----- Records shown -----

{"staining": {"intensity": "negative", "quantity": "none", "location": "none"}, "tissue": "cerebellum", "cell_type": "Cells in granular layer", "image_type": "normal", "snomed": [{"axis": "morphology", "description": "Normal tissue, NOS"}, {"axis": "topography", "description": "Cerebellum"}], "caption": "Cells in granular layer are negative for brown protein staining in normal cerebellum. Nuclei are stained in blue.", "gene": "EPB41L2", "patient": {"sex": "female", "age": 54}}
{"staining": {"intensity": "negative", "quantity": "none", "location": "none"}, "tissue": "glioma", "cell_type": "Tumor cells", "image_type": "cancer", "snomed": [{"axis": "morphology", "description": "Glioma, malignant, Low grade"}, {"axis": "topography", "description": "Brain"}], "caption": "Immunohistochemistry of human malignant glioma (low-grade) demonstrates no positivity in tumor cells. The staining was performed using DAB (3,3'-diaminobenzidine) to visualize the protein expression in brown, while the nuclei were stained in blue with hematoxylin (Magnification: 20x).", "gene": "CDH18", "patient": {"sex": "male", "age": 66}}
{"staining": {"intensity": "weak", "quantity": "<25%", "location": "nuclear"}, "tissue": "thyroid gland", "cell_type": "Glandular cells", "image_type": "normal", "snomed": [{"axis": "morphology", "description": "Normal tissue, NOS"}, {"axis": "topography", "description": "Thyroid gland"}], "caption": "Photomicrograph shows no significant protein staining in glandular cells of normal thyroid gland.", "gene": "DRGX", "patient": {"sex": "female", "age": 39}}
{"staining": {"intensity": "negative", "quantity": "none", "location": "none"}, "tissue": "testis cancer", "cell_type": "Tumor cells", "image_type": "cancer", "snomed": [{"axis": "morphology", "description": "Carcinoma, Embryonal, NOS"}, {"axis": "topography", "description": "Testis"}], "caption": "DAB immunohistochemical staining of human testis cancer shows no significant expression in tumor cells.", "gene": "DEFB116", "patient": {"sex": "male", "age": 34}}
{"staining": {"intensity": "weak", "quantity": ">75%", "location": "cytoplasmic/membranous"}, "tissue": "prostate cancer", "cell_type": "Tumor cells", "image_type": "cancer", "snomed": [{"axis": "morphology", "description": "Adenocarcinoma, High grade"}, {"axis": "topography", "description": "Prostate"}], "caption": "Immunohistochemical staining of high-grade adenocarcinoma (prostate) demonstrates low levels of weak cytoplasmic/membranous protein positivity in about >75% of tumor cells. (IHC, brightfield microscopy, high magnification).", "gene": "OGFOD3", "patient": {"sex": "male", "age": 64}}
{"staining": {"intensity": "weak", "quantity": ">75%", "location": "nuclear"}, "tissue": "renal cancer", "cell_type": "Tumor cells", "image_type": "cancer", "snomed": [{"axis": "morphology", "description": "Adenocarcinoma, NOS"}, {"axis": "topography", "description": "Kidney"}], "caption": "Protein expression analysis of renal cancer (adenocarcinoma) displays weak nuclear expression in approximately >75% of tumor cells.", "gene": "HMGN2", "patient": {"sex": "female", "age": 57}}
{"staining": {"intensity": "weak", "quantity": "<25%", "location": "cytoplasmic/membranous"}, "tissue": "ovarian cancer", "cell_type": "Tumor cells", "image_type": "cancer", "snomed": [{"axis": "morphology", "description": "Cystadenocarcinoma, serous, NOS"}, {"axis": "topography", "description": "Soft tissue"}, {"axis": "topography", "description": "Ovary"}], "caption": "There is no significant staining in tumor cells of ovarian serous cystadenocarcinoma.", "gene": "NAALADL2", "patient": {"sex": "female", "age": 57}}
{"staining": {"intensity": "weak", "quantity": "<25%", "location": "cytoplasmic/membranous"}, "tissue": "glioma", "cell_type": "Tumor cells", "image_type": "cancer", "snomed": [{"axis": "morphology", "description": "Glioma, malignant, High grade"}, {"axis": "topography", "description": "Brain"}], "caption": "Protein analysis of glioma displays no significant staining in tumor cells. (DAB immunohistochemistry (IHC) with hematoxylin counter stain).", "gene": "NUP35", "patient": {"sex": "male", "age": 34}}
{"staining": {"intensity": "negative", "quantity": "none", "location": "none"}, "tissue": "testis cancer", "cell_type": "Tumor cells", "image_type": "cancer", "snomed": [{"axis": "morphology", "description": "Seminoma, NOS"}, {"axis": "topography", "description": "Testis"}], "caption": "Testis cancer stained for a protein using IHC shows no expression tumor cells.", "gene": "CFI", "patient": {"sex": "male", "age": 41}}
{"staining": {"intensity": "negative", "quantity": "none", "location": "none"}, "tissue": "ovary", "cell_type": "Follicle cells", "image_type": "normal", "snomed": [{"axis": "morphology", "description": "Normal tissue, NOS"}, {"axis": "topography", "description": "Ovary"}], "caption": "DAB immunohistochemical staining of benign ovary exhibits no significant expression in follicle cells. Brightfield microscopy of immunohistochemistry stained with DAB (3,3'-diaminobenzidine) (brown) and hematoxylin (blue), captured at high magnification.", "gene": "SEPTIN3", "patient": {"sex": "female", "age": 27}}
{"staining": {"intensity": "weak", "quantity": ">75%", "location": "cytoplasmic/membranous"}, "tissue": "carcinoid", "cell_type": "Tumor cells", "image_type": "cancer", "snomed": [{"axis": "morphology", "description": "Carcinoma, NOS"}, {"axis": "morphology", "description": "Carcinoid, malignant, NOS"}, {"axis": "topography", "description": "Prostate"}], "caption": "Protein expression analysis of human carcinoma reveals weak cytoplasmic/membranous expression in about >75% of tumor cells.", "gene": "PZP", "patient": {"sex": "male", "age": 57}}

-----

Your objective: Line by line, retype all of the entries.

Finished task:
{"staining": {"intensity": "negative", "quantity": "none", "location": "none"}, "tissue": "cerebellum", "cell_type": "Cells in granular layer", "image_type": "normal", "snomed": [{"axis": "morphology", "description": "Normal tissue, NOS"}, {"axis": "topography", "description": "Cerebellum"}], "caption": "Cells in granular layer are negative for brown protein staining in normal cerebellum. Nuclei are stained in blue.", "gene": "EPB41L2", "patient": {"sex": "female", "age": 54}}
{"staining": {"intensity": "negative", "quantity": "none", "location": "none"}, "tissue": "glioma", "cell_type": "Tumor cells", "image_type": "cancer", "snomed": [{"axis": "morphology", "description": "Glioma, malignant, Low grade"}, {"axis": "topography", "description": "Brain"}], "caption": "Immunohistochemistry of human malignant glioma (low-grade) demonstrates no positivity in tumor cells. The staining was performed using DAB (3,3'-diaminobenzidine) to visualize the protein expression in brown, while the nuclei were stained in blue with hematoxylin (Magnification: 20x).", "gene": "CDH18", "patient": {"sex": "male", "age": 66}}
{"staining": {"intensity": "weak", "quantity": "<25%", "location": "nuclear"}, "tissue": "thyroid gland", "cell_type": "Glandular cells", "image_type": "normal", "snomed": [{"axis": "morphology", "description": "Normal tissue, NOS"}, {"axis": "topography", "description": "Thyroid gland"}], "caption": "Photomicrograph shows no significant protein staining in glandular cells of normal thyroid gland.", "gene": "DRGX", "patient": {"sex": "female", "age": 39}}
{"staining": {"intensity": "negative", "quantity": "none", "location": "none"}, "tissue": "testis cancer", "cell_type": "Tumor cells", "image_type": "cancer", "snomed": [{"axis": "morphology", "description": "Carcinoma, Embryonal, NOS"}, {"axis": "topography", "description": "Testis"}], "caption": "DAB immunohistochemical staining of human testis cancer shows no significant expression in tumor cells.", "gene": "DEFB116", "patient": {"sex": "male", "age": 34}}
{"staining": {"intensity": "weak", "quantity": ">75%", "location": "cytoplasmic/membranous"}, "tissue": "prostate cancer", "cell_type": "Tumor cells", "image_type": "cancer", "snomed": [{"axis": "morphology", "description": "Adenocarcinoma, High grade"}, {"axis": "topography", "description": "Prostate"}], "caption": "Immunohistochemical staining of high-grade adenocarcinoma (prostate) demonstrates low levels of weak cytoplasmic/membranous protein positivity in about >75% of tumor cells. (IHC, brightfield microscopy, high magnification).", "gene": "OGFOD3", "patient": {"sex": "male", "age": 64}}
{"staining": {"intensity": "weak", "quantity": ">75%", "location": "nuclear"}, "tissue": "renal cancer", "cell_type": "Tumor cells", "image_type": "cancer", "snomed": [{"axis": "morphology", "description": "Adenocarcinoma, NOS"}, {"axis": "topography", "description": "Kidney"}], "caption": "Protein expression analysis of renal cancer (adenocarcinoma) displays weak nuclear expression in approximately >75% of tumor cells.", "gene": "HMGN2", "patient": {"sex": "female", "age": 57}}
{"staining": {"intensity": "weak", "quantity": "<25%", "location": "cytoplasmic/membranous"}, "tissue": "ovarian cancer", "cell_type": "Tumor cells", "image_type": "cancer", "snomed": [{"axis": "morphology", "description": "Cystadenocarcinoma, serous, NOS"}, {"axis": "topography", "description": "Soft tissue"}, {"axis": "topography", "description": "Ovary"}], "caption": "There is no significant staining in tumor cells of ovarian serous cystadenocarcinoma.", "gene": "NAALADL2", "patient": {"sex": "female", "age": 57}}
{"staining": {"intensity": "weak", "quantity": "<25%", "location": "cytoplasmic/membranous"}, "tissue": "glioma", "cell_type": "Tumor cells", "image_type": "cancer", "snomed": [{"axis": "morphology", "description": "Glioma, malignant, High grade"}, {"axis": "topography", "description": "Brain"}], "caption": "Protein analysis of glioma displays no significant staining in tumor cells. (DAB immunohistochemistry (IHC) with hematoxylin counter stain).", "gene": "NUP35", "patient": {"sex": "male", "age": 34}}
{"staining": {"intensity": "negative", "quantity": "none", "location": "none"}, "tissue": "testis cancer", "cell_type": "Tumor cells", "image_type": "cancer", "snomed": [{"axis": "morphology", "description": "Seminoma, NOS"}, {"axis": "topography", "description": "Testis"}], "caption": "Testis cancer stained for a protein using IHC shows no expression tumor cells.", "gene": "CFI", "patient": {"sex": "male", "age": 41}}
{"staining": {"intensity": "negative", "quantity": "none", "location": "none"}, "tissue": "ovary", "cell_type": "Follicle cells", "image_type": "normal", "snomed": [{"axis": "morphology", "description": "Normal tissue, NOS"}, {"axis": "topography", "description": "Ovary"}], "caption": "DAB immunohistochemical staining of benign ovary exhibits no significant expression in follicle cells. Brightfield microscopy of immunohistochemistry stained with DAB (3,3'-diaminobenzidine) (brown) and hematoxylin (blue), captured at high magnification.", "gene": "SEPTIN3", "patient": {"sex": "female", "age": 27}}
{"staining": {"intensity": "weak", "quantity": ">75%", "location": "cytoplasmic/membranous"}, "tissue": "carcinoid", "cell_type": "Tumor cells", "image_type": "cancer", "snomed": [{"axis": "morphology", "description": "Carcinoma, NOS"}, {"axis": "morphology", "description": "Carcinoid, malignant, NOS"}, {"axis": "topography", "description": "Prostate"}], "caption": "Protein expression analysis of human carcinoma reveals weak cytoplasmic/membranous expression in about >75% of tumor cells.", "gene": "PZP", "patient": {"sex": "male", "age": 57}}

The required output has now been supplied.